-- Data to process follows --

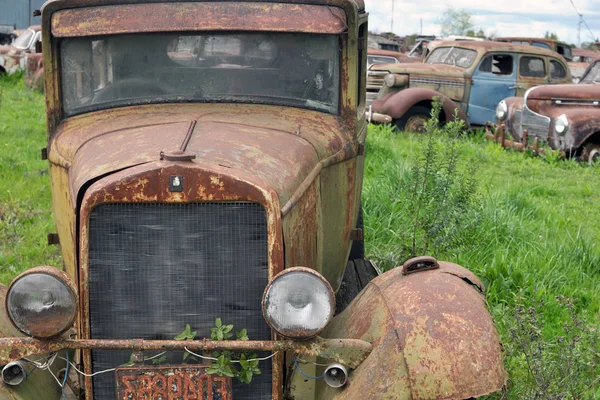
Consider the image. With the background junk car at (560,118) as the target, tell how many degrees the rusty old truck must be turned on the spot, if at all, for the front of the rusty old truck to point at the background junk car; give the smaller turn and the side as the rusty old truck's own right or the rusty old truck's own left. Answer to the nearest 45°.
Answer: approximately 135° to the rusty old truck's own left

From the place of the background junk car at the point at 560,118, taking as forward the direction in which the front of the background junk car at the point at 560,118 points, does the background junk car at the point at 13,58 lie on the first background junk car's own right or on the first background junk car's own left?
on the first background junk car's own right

-- Data to process concluded --
-- Data to process follows --

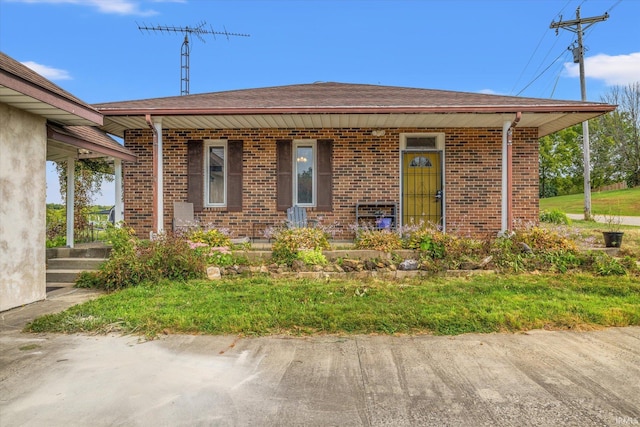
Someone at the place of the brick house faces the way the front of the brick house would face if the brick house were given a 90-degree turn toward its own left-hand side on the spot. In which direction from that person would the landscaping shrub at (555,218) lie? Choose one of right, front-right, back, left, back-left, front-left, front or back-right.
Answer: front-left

-- Data to process concluded --

* _What to do_
Repeat only the part that opens with the line containing "Consider the image." and closes with the line containing "Answer: approximately 135°", swapping "background junk car" for "abandoned sedan" and leaving everything else unchanged.

* _Solution for this exercise_
Consider the image. With the abandoned sedan at (560,118) as the target, tell how many degrees the rusty old truck must be turned on the spot, if at all, for the front of the rusty old truck to point at the abandoned sedan; give the smaller turn and the side as the rusty old truck's own right or the rusty old truck's own left. Answer to the nearest 45°.
Answer: approximately 135° to the rusty old truck's own left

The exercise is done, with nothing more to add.